» EXERCISE
Your job is to copy the lines from the material that include "left".

» EXERCISE DATA
========
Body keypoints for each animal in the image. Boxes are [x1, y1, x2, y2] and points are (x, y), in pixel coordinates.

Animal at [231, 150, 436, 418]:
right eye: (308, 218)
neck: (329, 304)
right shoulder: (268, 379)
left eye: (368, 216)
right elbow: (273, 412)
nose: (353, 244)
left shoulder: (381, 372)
========
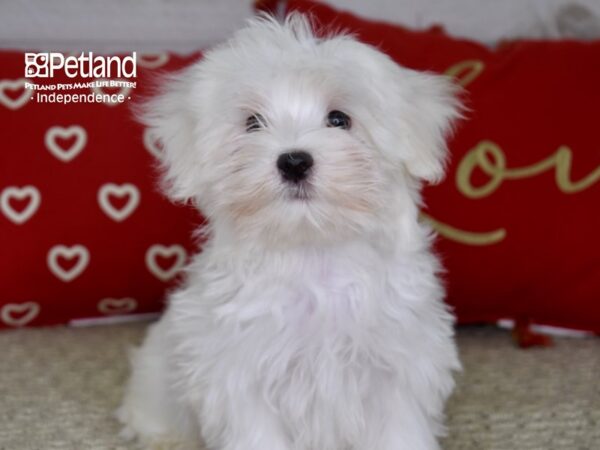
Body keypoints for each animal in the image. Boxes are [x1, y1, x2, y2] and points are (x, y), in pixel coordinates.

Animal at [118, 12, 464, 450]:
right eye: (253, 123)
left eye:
========
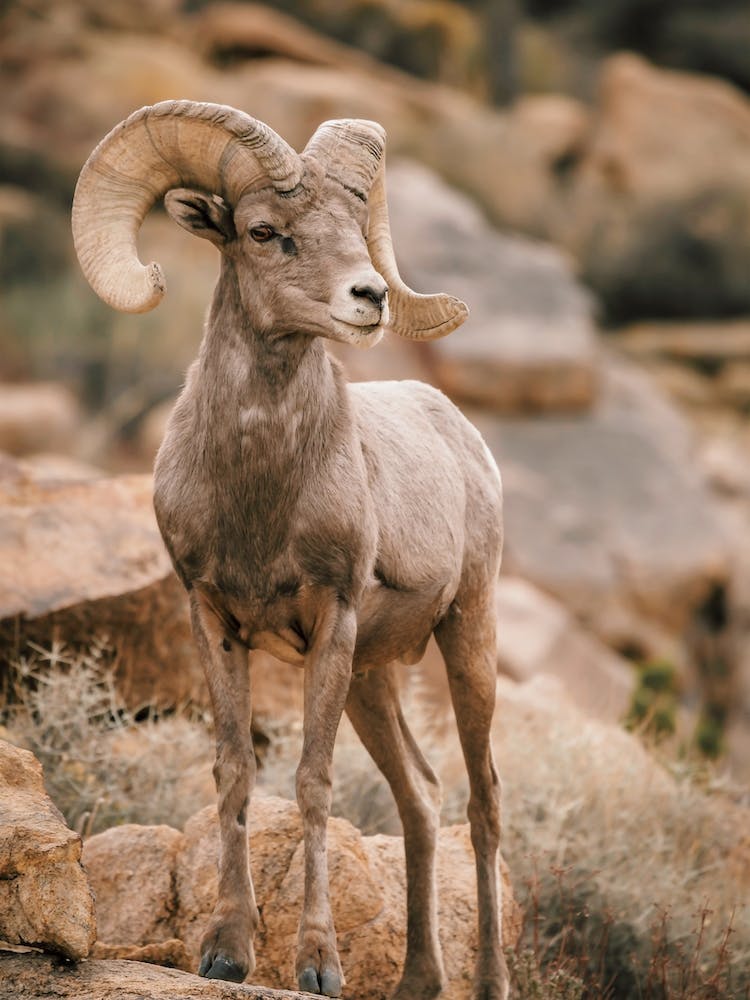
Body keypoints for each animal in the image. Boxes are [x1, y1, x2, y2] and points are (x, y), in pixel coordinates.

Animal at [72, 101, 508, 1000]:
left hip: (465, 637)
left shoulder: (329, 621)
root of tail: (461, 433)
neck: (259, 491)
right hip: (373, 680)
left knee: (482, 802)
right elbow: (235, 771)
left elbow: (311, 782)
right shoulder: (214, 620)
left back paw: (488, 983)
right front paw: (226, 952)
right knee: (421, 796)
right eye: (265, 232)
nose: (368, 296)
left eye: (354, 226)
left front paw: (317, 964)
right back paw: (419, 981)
========
» SOLUTION
left eye: (368, 216)
left shoulder: (381, 372)
left eye:
left hip: (465, 637)
left shoulder: (329, 621)
left knee: (482, 802)
left elbow: (311, 782)
left back paw: (488, 983)
left eye: (354, 226)
left front paw: (317, 964)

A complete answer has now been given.